**TO DO**:
Reproduce, exactly and in full, only the lines below from the one containing "Y (nm), 6417: 59314.2 -> 59309" through the one containing "Y (nm), 6426: 59481.7 -> 59472".

**INPUT DATA**:
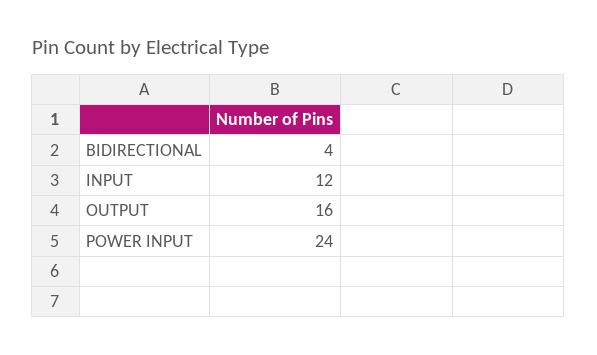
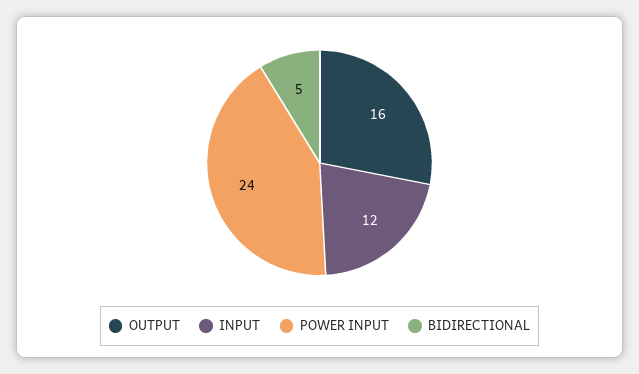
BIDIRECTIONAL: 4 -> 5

==

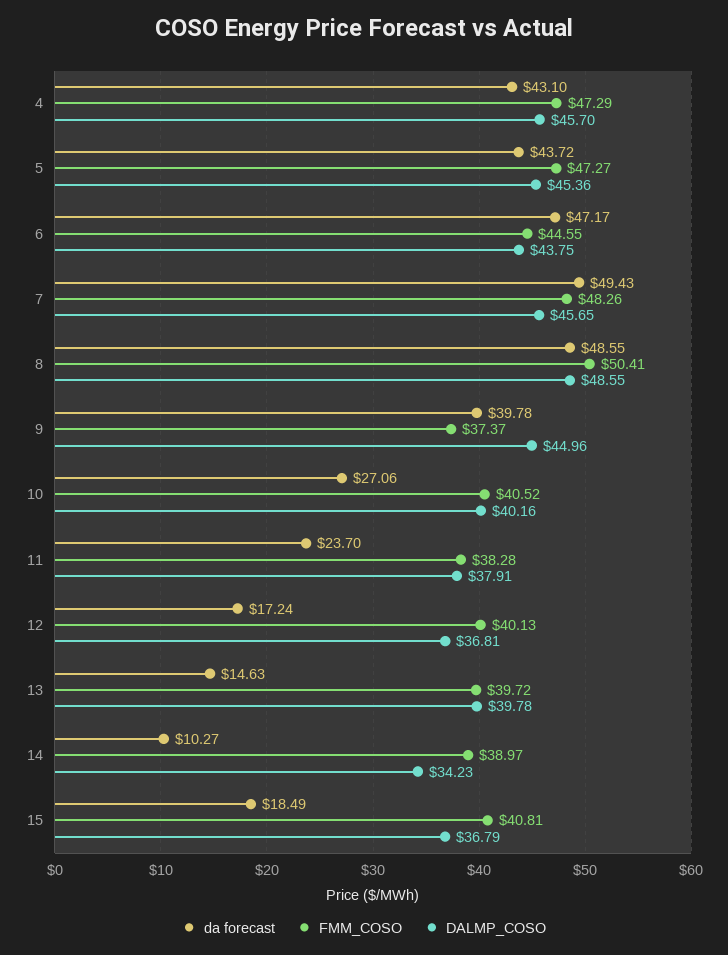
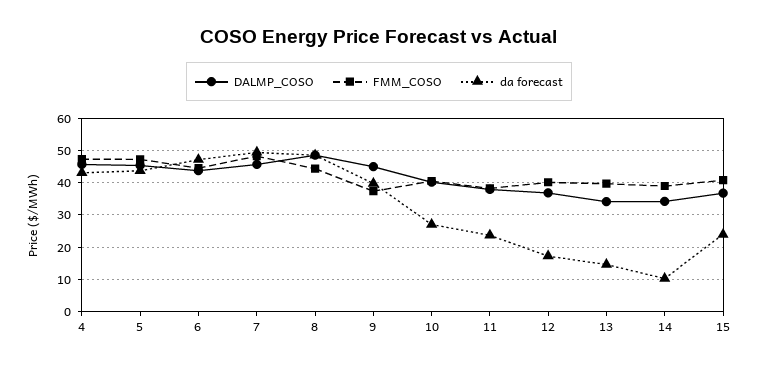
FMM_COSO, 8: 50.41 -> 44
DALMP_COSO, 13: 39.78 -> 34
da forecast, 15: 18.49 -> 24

--

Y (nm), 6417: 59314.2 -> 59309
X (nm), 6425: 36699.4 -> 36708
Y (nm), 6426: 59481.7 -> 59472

**TASK RESULT**:
Y (nm), 6417: 59314.2 -> 59309
X (nm), 6425: 36699.4 -> 36708
Y (nm), 6426: 59481.7 -> 59472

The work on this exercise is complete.